AKP-CHP-MHP Koalisyonu
Şu anda T. Erdoğan’ı iktidarda tutan en önemli etken, CHP, MHP ve Ulusalcıların verdiği destektir. Mecliste fiilen AKP-MHP-CHP koalisyonu vardır. T. Erdoğan bu koalisyonu bozmamak için son derece dikkatli davranıyor, Atatürkçü ve milliyetçi görünüyor, zaman zaman özeleştiri veriyor, kendine göre tavizler veriyor. Koalisyon ortakları bu birlikteliklerini darbeye karşı ittifak olarak göstermeye çalışıyorlar. Gerçekte ise bu ittifak, darbeye değil Kürt hareketine ve Türkiyeli devrimcilere karşı bir ittifaktır. Nitekim bu ittifak darbe girişiminden önce kurulmuştu. 7 Haziran seçimlerinde Kürt hareketiyle Türkiyeli sol güçlerin birlikteliğinin sağladığı başarı ve yarattığı olağanüstü hava, bu ittifakın oluşmasına neden oldu. AKP, CHP, MHP hep birlikte hükümet kurulmasını engellediler, Kürtleri topyekün imhayı amaçlayan savaşı birlikte başlattılar. Eğer darbe girişimi başarılı olsaydı MHP ve CHP yönetici kadrosu başta olmak üzere hepsinin darbeyi destekleyeceğinden kimsenin kuşkusu olmamalıdır. Nitekim AKP darbenin yapacağı ne kadar iş varsa hepsini tamamlıyor. OHAL, KHK’lar ile yönetim, Kürtlere ve sola yönelik saldırılar, aydınların tutuklanması, gazetelerin, internet sitelerinin, TV’lerin engellenmesi, kapatılması, İşkenceli sorgular, 30 gün gözaltı süresi, avukatlara bile görüşme yasağı. Darbecilerin yapmak isteyip de AKP’nin yapmadığı bir şey var mı? Hani darbeye karşılardı? CHP Genel Başkanı dün, “anayasaya aykırı ama HDP’liler yargılansın diye oy vereceğiz” diyordu; bugün de “AKP hangi desteği istiyorsa vereceğiz” diyor. AKP-CHP-MHP koalisyonunu devam ettiren ortak payda Kürt ve devrimci düşmanlığıdır. AKP kirli savaşa son vermeye kalktığında bu koalisyon dağılacaktır.

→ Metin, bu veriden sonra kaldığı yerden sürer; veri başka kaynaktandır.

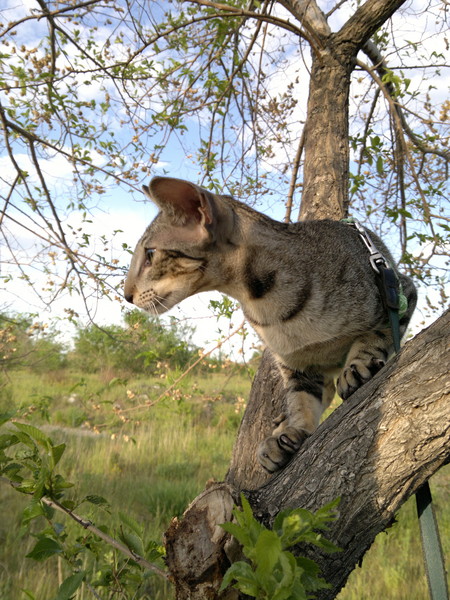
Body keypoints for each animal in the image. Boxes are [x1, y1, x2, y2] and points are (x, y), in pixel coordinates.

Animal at [124, 177, 418, 474]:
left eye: (150, 254)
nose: (126, 294)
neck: (268, 307)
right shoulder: (296, 365)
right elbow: (301, 400)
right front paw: (295, 429)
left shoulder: (400, 292)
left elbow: (375, 336)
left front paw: (358, 366)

Bu durum mevcut sistemin tıkandığını, burjuva anlamda bile demokratik bir alternatif üretme yeteneğini kaybettiğini gösteriyor. 7 Haziran’da hiç de demokratik olmayan bir seçim yapıldı ve sistem bunun sonuçlarını bile kaldıramadı, savaş çıkardı. Savaş demokratik bir hamleyi değil, bir darbe girişimini tetikledi. Darbe demokratik yöntemlerle, parlamenter yöntemlerle değil, sivil bir darbe koalisyonu ile aşılmaya çalışılıyor. Darbeden önceki savaş koalisyonu aynen devam ediyor. Sistem, Kürt sorununu, Alevilerin, gayrımüslimlerin sorunlarını, örgütlenme, basın, yayın ile ilgili en sıradan demokratik sorunları çözemiyor. Kendini dini gericiliğin ve bir adamın eline teslim etmiş paldır küldür gidiyor.
Türkiyeli devrimci, demokratik güçlerin, Alevilerin, Kürt demokratik hareketiyle birlikte oluşturacakları güç birliği, ülkemizi aydınlığa çıkaracak tek yoldur.